Sunday, June 12, 2022

On "Christianity in the Second Century" by Emily J. Hunt. ****

The subtitle of this book is "The Case of Tatian," which is what this book is really about. I'd have flipped the two titles were it me, since the main title is deceptive and too broad for what the author does here. Certainly, some of what she writes about Tatian establishes ideas about broader trends in second-century Christianity, but the book does not really lay claim to that focus. If I'd wanted a general book about second-century Christianity, I'd have turned elsewhere. Lucky for me, I came to this work because I was looking for a work about Tatian, and it was a ready read.

Tatian was a second-century Christian who grew up a pagan in Assyria. At some point, he went west, became a student of Justin's and then, after Justin's death, apostasized, becoming a gnostic, moving back toward Assyria, and disappearing from history. Or so that is what most histories will tell you, based on the writings of various early church historians. Hunt calls this apostasization into question. The second century was rife with different points of view, and while Tatian's may not have been mainstream, they were hardly gnostic. It seems that the label was assigned him possibly for political reasons by these later church historians.

The two works Tatian is most known for are his Oration to the Greeks, which still survives, and the Diatesseron, one of the first harmonies of the Gospels--and the only version of the Gospels available in much of the church of the East for the first few centuries. Hunt looks closely at the first work to ferret out Tatian's points of view and his likely influences. She comes to believe that Tatian was heavily influenced by his teacher Justin and possibly eastern Christian view but not as much by the Gnostic Valentinus or Greco-Roman philosophy (except insofar as the ideas of philosophy permeated early Christianity generally). There are, of course, some problems with depending so much on the Oration, the main one being that we're not sure when it was written and and therefore what stage of Tatian's point of view it represents. If written early, he could well have changed much of his perspective later on (Hunt doubts not so much the early writing but the idea that he would have actually changed his point of view so greatly as to accept Gnostic ideas, something I find a bit dubious, knowing how some people really do flip in terms of belief systems over the course of their lives); if written later, of course, we're on pretty firm ground to use it to argue that the various early historians had Tatian wrong in many respects.

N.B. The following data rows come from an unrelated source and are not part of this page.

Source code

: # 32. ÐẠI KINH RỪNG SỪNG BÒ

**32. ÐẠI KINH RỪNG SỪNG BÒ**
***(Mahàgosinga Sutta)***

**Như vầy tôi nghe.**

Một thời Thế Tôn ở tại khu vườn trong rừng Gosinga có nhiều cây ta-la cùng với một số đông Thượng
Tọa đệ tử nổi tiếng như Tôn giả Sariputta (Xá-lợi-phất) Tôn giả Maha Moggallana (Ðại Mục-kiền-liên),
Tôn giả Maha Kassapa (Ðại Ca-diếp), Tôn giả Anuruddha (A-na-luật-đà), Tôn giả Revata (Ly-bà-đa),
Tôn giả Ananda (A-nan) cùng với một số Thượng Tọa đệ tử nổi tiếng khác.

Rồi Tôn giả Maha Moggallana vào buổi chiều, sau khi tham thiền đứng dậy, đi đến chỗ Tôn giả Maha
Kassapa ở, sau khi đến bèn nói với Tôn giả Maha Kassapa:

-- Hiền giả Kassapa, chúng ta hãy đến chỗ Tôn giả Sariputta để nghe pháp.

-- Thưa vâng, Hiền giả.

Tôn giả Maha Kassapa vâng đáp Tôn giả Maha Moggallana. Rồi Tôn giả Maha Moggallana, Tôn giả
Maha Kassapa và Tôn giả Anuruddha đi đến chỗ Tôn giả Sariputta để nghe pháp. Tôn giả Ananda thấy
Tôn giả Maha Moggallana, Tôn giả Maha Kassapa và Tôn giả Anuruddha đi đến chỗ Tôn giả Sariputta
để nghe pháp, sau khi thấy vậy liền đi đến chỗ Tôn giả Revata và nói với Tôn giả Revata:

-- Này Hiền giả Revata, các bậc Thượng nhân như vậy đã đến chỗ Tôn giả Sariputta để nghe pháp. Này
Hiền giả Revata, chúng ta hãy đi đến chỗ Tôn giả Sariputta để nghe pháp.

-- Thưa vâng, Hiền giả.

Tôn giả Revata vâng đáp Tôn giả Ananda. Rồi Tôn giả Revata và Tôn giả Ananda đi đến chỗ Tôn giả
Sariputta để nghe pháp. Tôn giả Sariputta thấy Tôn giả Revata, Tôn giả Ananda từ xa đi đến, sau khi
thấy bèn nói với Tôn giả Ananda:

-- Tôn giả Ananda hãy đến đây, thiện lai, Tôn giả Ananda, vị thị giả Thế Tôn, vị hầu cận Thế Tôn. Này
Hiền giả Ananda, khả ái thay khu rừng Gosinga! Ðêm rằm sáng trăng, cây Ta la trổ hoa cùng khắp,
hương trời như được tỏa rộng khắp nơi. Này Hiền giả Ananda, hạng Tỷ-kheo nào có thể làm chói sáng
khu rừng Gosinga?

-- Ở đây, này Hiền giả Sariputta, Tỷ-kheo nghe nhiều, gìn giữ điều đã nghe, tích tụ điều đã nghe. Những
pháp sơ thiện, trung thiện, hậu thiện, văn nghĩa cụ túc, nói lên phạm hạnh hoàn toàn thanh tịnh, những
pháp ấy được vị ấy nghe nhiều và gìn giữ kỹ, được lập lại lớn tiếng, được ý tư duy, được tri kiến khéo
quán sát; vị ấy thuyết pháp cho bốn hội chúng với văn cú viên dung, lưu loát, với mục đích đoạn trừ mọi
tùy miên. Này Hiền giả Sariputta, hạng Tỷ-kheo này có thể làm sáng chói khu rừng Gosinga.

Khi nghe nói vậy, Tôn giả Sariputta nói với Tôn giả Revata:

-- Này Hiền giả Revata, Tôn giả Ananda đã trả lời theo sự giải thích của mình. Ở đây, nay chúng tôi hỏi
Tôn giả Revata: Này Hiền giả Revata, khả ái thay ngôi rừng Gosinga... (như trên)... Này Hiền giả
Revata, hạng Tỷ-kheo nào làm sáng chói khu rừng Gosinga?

As per the Oration and what little we have of the Diatesseron, it is evident that Tatian did have ascetic sympathies, much like most other Eastern Christians. It's also clear, however, that he did not believe in more than one God, an evil and a good god, a pleroma of aeons, or the immortality of the soul, as most Gnostics would have. Rather, like Justin, he embraced the resurrection. He thought there to be just one God (curiously, he rarely mentions Jesus in the Oration). He believed demons to be fallen angels. Perhaps one of the most unique aspects of his thought, insofar as what Hunt describes, was his belief that people had been created with the spirit of God but that that spirit was removed when Adam sinned; the Christian process thus is one of having that spirit restored.

As with so much of early Christian history, however, much of Tatian's life and thought is hidden in shadows. We have only the one work and a few early comments about him, each with their own agenda. Hunt's work adds now, many centuries later, to that set of comments; there have been and will be others to do so.